Anche il Trentino ha deciso di dire no al cosiddetto decreto Ronchi, che dal 19 novembre scorso ha legiferato per una graduale privatizzazione delle gestioni idriche che da qui al 2013 relegheranno le quote in mano all’ente pubblico al 40% e al 30% entro il dicembre 2015.

Perché il Trentino, terra di montagne e ricca di acque, è sensibile verso le tematiche della difesa dei beni comuni e del patrimonio ambientale e in questa battaglia vuole prendere una posizione netta, senza se e senza ma.

Perché anche in Trentino è in corso una silenziosa privatizzazione dell’acqua che presenta caratteristiche simili al panorama nazionale e che vuole ridurre l’acqua una merce quotata in borsa e dipendente dalle fluttuazioni del mercato.

La consapevolezza che in Trentino la privatizzazione dei servizi idrici è andata sostanzialmente di pari passo con quella nazionale si sta diffondendo.
Prima con la legge regionale n. 1/1993 che ha ammesso l’affidamento dei servizi idrici a imprese private oppure a SpA con il socio ente locale in posizione di “influenza dominante” (la quale, come è noto, non garantisce nessun vero controllo pubblico all’interno di un soggetto di natura privata tenuto a conseguire profitti di mercato).
Poi con la legge provinciale n. 6/2004 che - pur non essendo stata applicata per mancanza di regolamento attuativo - ha introdotto la possibilità teorica di affidamento a SpA a capitale misto pubblico-privato senza neppure lasciare al primo la “influenza dominante”.
In seguito con la legge provinciale n. 3/2006 (la riforma delle autonomie locali) che impone la gestione dei servizi idrici in forma associata attraverso le Comunità di valle ma non fa nulla per salvaguardare le gestioni dirette comunali, magari nella forma (ancora praticabile in Trentino) dell’azienda speciale consortile territoriale.
E oggi con la concreta possibilità che anche nella Provincia di Trento si applichino direttamente le norme statali di privatizzazione violenta del 2008/2009 (contro cui si rivolge uno dei quesiti referendari) con l’effetto di accelerare ancora la deriva verso la mercificazione del bene comune acqua.
In effetti, i segnali che la Provincia di Trento ha mandato negli ultimi mesi sono esplici: mentre molti Comuni trentini hanno aderito all’invito di inserire nel proprio statuto che il servizio idrico è un servizio pubblico senza rilevanza economica e dunque sottratto alle regole del mercato, la PAT stranamente non si è aggiunta alle 5 Regioni Italiane che hanno impugnato le ultime norme statali davanti alla Corte Costituzionale; mentre in un o.d.g del 17.12.2009 il Consiglio Provinciale ha avallato appoggia l’intenzione di Dolomiti Energia di entrare in borsa.

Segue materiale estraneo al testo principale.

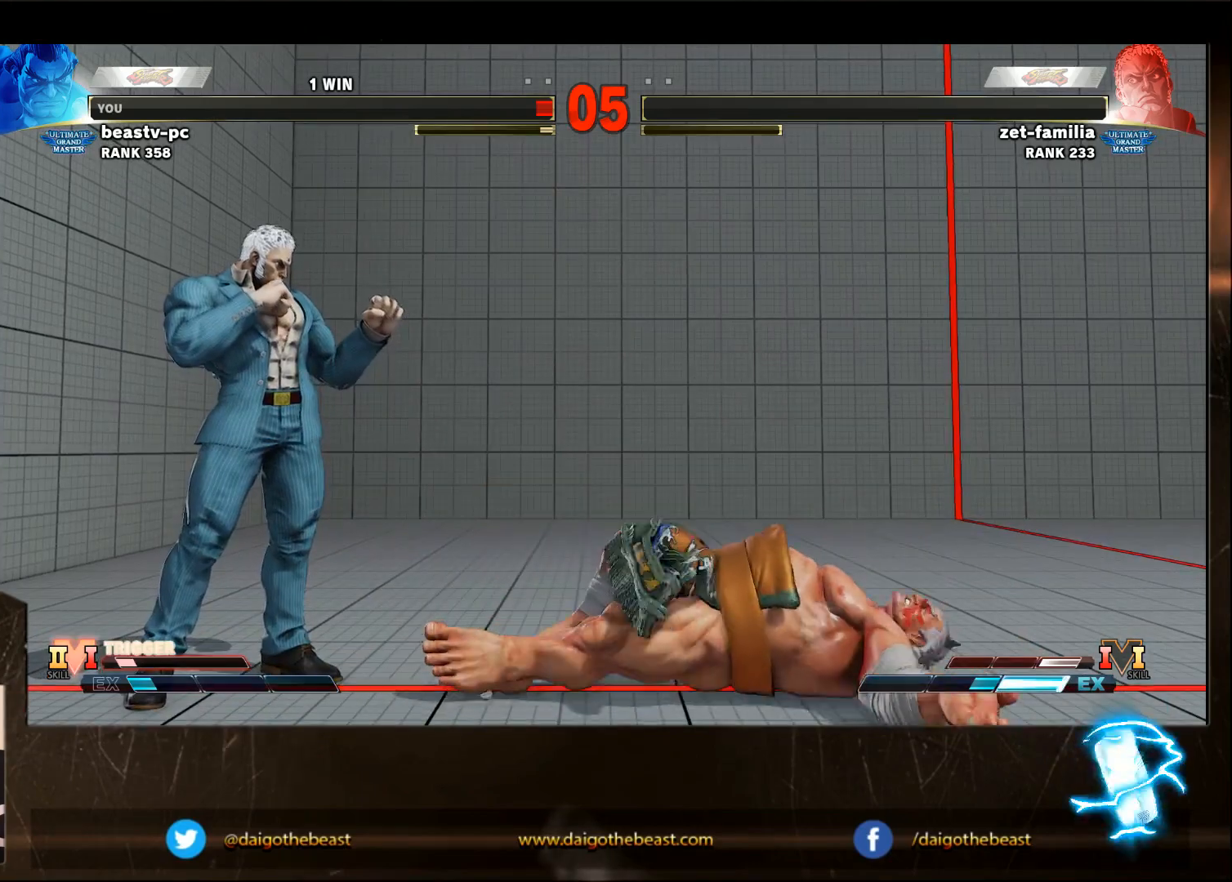
{"buttons": ["CIRCLE"], "left_stick": "center", "events": []}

Contro questa strategia che riduce a merce la nostra acqua, il referendum abrogativo delle norme nazionali sui servizi idrici è un passaggio fondamentale ma non è l’unico obiettivo.

Dal 25 aprile la campagna “L’acqua non si vende”, al pari del trend nazionale che svetta già verso quota 700.000 firme, ha visto anche nel nostro territorio una partecipazione entusiasta della gente, dalle città ai paesi. Sono decine i comitati spontanei che si sono formati in ogni zona della provincia – l’ultimo nato, il Comitato Acqua Bene Comune delle Giudicarie e Rendena - ed altrettanti i banchetti per la raccolta firme che hanno raggiunto, ben prima del termine 6500 firme in poche settimane. Con ancora un mese davanti, il Comitato Pormotore del referendum che riunisce cittadini, associazioni, partiti politici e sindacati, punta almeno a quota 8000!

La raccolta firme, che sta inondando vicoli e strade, feste e manifestazioni, si sta dimostrando un valido laboratorio politico e di diffusione di conoscenze. La gente viene ai banchetti per firmare, è informata, fa la fila con pazienza, chiacchera, s’impegna, si conosce.

Vogliamo costruire un’iniziativa continua che in Provincia chiami tutti a lottare perché Comuni e Comunità di Valle dichiarino il ciclo dell’acqua servizio di interesse collettivo fondamentale, privo di interesse economico ed estraneo alle regole del mercato.

Sosteniamo gli enti locali che resistono alla privatizzazione.